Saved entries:
______
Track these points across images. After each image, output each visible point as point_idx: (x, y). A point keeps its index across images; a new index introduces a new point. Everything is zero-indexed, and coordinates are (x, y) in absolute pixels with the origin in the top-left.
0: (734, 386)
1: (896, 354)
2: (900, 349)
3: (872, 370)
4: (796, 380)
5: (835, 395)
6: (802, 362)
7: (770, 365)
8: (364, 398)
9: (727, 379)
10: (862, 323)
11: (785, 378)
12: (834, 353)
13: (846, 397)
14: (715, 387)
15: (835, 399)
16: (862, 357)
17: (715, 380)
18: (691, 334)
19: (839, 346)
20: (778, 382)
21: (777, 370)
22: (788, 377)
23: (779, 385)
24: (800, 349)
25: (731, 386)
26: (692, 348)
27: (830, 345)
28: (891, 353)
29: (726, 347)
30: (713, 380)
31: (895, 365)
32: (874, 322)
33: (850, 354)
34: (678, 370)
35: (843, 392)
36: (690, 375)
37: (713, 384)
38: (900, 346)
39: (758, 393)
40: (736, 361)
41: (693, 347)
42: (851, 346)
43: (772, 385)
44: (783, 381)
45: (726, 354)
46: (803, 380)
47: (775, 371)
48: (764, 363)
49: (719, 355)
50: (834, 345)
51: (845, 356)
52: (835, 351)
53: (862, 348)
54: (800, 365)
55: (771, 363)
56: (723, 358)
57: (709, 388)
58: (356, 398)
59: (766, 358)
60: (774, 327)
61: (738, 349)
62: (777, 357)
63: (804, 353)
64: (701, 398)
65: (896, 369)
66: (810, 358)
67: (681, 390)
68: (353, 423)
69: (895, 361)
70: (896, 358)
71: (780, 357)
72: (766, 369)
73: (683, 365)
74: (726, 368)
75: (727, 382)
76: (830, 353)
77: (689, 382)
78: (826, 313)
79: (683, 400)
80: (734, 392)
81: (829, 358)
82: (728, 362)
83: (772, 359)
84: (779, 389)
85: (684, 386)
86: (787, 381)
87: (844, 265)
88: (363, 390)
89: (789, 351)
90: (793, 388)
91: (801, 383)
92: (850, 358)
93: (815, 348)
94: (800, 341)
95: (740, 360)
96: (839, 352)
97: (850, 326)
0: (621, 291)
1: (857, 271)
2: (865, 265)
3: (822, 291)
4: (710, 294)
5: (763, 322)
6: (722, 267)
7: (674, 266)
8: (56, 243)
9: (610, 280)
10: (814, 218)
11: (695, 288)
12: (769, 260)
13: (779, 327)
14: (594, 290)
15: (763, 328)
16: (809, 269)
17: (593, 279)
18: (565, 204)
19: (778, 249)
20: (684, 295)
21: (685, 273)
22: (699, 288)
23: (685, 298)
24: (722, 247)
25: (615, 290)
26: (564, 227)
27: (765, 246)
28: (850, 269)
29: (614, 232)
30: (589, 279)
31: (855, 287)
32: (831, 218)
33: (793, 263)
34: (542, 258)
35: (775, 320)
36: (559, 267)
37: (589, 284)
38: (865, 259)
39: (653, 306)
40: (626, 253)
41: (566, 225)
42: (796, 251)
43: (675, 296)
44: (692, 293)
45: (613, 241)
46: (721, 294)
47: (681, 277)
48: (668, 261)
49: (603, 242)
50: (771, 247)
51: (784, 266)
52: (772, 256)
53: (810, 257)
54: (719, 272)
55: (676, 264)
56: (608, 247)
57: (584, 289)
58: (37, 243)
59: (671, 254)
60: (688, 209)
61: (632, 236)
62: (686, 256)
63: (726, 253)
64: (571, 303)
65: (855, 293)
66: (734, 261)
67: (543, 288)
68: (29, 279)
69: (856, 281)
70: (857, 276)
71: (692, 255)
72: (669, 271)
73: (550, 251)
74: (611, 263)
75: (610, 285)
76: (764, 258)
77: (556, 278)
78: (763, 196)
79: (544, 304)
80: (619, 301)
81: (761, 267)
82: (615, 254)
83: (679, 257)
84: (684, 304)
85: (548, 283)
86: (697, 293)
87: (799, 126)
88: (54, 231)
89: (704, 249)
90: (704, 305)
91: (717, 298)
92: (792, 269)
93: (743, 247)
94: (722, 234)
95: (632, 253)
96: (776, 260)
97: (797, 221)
______
- _WHAT YOU ARE ASKED TO DO_
Rewrite the stretch of the records from their start through the line containing "48: (764, 363)", putting "upper-left" in place of "top-left" and keeping everything else unchanged.

- _ANSWER TO THIS EXERCISE_
Track these points across images. After each image, output each visible point as point_idx: (x, y). A point keeps its index across images; a new index introduces a new point. Everything is zero-indexed, and coordinates are (x, y) in absolute pixels with the origin in the upper-left.
0: (734, 386)
1: (896, 354)
2: (900, 349)
3: (872, 370)
4: (796, 380)
5: (835, 395)
6: (802, 362)
7: (770, 365)
8: (364, 398)
9: (727, 379)
10: (862, 323)
11: (785, 378)
12: (834, 353)
13: (846, 397)
14: (715, 387)
15: (835, 399)
16: (862, 357)
17: (715, 380)
18: (691, 334)
19: (839, 346)
20: (778, 382)
21: (777, 370)
22: (788, 377)
23: (779, 385)
24: (800, 349)
25: (731, 386)
26: (692, 348)
27: (830, 345)
28: (891, 353)
29: (726, 347)
30: (713, 380)
31: (895, 365)
32: (874, 322)
33: (850, 354)
34: (678, 370)
35: (843, 392)
36: (690, 375)
37: (713, 384)
38: (900, 346)
39: (758, 393)
40: (736, 361)
41: (693, 347)
42: (851, 346)
43: (772, 385)
44: (783, 381)
45: (726, 354)
46: (803, 380)
47: (775, 371)
48: (764, 363)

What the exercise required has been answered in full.